Rebuilding and painting the vermilion-walled palace in the heart of Beijing is expected to take until 2020. The ambitious project includes tearing down a five-story museum and other modern buildings that disrupt the original layout of the grounds.

"Our repair work will achieve the goal of reclaiming the grandeur and the real landscape of the palace at the height of imperial society," said the palace's deputy curator, Jin Honghui.

Carpenters and bricklayers are at work on scaffolding that shrouds giant gateways and halls where Ming and Qing dynasty rulers lived, played and governed an empire that stretched from the Pacific Ocean to Central Asia and from the tropics to Siberia.

The renovation, begun in 2001, reflects the communist government's new enthusiasm for resurrecting symbols of China's historic greatness as a way to bind together a nation that has abandoned leftist ideals amid breakneck economic reform.

Elsewhere in China, authorities are spending lavishly to rebuild temples, gardens and other imperial-era sites, often helped by the United Nations and foreign donors.

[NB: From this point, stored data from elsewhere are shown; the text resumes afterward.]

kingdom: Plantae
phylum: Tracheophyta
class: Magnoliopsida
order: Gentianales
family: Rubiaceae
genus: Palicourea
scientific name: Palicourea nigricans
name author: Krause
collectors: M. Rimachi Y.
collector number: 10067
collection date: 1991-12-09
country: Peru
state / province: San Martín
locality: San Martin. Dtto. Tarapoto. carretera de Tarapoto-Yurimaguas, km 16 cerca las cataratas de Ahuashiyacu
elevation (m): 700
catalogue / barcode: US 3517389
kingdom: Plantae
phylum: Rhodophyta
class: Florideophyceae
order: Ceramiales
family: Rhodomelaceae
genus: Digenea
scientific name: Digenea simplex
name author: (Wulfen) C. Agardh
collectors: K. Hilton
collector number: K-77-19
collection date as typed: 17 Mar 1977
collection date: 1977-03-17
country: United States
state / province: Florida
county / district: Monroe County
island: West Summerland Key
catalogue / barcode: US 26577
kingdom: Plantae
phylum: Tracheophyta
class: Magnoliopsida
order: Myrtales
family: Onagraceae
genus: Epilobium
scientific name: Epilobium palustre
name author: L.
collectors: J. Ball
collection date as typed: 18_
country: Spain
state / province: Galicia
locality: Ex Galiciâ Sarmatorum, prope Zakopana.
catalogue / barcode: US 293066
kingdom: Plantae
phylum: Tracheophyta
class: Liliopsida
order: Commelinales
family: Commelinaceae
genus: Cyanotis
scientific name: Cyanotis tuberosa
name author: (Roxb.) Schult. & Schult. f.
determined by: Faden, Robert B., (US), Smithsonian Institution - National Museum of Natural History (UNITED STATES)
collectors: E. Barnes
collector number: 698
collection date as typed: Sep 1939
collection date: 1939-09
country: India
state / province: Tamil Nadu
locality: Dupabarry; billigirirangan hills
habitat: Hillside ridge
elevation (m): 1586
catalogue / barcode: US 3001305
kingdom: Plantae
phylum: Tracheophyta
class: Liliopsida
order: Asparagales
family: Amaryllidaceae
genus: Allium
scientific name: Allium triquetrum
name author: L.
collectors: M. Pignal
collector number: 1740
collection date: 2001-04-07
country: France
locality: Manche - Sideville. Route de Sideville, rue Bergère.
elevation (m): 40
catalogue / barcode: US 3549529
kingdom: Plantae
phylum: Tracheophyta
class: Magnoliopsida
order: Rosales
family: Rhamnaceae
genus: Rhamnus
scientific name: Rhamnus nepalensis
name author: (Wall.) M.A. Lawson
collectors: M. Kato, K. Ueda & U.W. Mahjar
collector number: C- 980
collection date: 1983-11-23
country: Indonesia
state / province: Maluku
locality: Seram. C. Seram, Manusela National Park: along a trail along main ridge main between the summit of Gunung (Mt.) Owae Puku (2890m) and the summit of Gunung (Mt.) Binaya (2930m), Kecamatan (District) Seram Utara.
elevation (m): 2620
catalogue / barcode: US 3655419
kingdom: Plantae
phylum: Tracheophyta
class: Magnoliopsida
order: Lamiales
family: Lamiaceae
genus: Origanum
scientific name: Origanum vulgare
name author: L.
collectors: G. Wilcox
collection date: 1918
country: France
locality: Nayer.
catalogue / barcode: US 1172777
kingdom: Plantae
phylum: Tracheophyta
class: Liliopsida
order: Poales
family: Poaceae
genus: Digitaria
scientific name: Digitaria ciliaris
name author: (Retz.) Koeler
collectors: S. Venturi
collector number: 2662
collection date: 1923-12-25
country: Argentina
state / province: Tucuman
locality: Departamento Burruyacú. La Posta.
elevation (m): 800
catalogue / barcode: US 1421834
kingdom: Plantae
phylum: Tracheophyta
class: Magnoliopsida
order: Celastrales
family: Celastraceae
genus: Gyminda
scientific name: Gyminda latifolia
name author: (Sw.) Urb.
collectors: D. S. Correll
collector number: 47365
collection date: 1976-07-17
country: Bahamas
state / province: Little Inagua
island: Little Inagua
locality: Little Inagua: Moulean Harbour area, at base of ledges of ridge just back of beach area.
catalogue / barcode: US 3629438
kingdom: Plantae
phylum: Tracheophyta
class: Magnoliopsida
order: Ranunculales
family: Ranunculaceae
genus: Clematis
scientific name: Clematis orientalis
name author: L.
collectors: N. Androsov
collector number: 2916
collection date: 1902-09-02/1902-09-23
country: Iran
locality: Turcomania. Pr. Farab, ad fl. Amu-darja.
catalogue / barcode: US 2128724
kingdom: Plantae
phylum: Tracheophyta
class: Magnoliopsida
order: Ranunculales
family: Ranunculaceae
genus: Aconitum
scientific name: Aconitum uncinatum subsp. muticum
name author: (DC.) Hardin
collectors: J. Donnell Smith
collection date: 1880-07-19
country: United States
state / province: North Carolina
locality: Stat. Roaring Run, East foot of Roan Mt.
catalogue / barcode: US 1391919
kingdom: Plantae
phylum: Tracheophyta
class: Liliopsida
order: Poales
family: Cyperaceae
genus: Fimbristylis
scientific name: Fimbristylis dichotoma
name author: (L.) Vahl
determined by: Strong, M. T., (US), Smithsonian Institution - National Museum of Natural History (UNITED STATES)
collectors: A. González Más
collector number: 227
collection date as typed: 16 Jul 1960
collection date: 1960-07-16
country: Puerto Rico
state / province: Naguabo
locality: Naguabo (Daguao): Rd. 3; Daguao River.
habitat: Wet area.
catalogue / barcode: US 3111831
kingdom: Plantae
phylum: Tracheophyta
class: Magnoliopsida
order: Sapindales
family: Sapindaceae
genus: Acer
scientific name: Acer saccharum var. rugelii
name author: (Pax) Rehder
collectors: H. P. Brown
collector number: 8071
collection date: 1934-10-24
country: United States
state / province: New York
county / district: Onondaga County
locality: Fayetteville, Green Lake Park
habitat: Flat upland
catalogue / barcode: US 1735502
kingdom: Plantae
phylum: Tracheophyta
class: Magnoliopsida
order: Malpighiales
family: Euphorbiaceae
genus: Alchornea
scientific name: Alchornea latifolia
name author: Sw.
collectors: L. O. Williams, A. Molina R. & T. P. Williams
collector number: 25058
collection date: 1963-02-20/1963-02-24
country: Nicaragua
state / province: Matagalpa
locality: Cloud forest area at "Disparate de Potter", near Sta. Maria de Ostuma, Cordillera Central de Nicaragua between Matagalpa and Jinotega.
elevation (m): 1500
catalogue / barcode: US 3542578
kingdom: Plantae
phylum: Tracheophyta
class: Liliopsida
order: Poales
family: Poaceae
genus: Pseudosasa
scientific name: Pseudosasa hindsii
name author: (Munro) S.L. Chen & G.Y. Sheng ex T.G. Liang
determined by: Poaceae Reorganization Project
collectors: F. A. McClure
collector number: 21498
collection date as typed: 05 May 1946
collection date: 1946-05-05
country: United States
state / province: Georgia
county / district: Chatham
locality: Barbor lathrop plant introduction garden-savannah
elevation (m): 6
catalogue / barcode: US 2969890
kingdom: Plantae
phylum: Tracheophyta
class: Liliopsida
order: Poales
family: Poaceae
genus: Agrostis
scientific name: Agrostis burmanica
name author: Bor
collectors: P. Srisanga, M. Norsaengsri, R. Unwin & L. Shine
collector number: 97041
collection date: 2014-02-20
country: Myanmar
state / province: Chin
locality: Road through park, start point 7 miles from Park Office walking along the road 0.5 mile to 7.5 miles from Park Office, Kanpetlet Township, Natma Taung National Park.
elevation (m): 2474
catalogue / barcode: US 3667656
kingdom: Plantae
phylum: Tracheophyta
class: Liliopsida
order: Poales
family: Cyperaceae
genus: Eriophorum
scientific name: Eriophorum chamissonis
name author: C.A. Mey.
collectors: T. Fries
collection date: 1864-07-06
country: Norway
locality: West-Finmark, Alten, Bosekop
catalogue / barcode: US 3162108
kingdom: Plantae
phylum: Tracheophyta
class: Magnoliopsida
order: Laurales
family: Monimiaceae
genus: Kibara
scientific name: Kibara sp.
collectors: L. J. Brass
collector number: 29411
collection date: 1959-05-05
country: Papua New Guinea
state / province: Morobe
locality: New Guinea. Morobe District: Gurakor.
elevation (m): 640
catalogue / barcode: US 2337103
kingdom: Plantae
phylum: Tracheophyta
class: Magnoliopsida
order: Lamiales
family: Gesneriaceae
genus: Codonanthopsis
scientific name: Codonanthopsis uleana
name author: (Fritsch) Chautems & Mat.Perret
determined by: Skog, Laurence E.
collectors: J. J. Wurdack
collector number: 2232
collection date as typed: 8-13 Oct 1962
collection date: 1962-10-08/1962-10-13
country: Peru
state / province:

The government is spending $12 million a year to restore the Forbidden City, Jin said — a big sum in a society where the average annual income per person is less than $1,000.

Completed in 1420, the palace is a sprawling complex of villas, chapels, treasure houses and gardens that covers 178 acres. It is ringed by a 35-foot-high wall and a 170-foot-wide moat.

The palace is so dilapidated after a century of political upheaval and neglect that much of it is closed to the public.

But still, the Forbidden City is China's biggest tourist attraction, drawing some 7 million visitors a year. Bronze sculptures on display — copies of ancient pieces — have been rubbed shiny by tourists. Millions of feet have eroded its stone courtyards.

The restoration work requires builders to match the efforts of centuries of China's best carpenters, gardeners, painters and furniture makers, often with only sketchy records to guide them.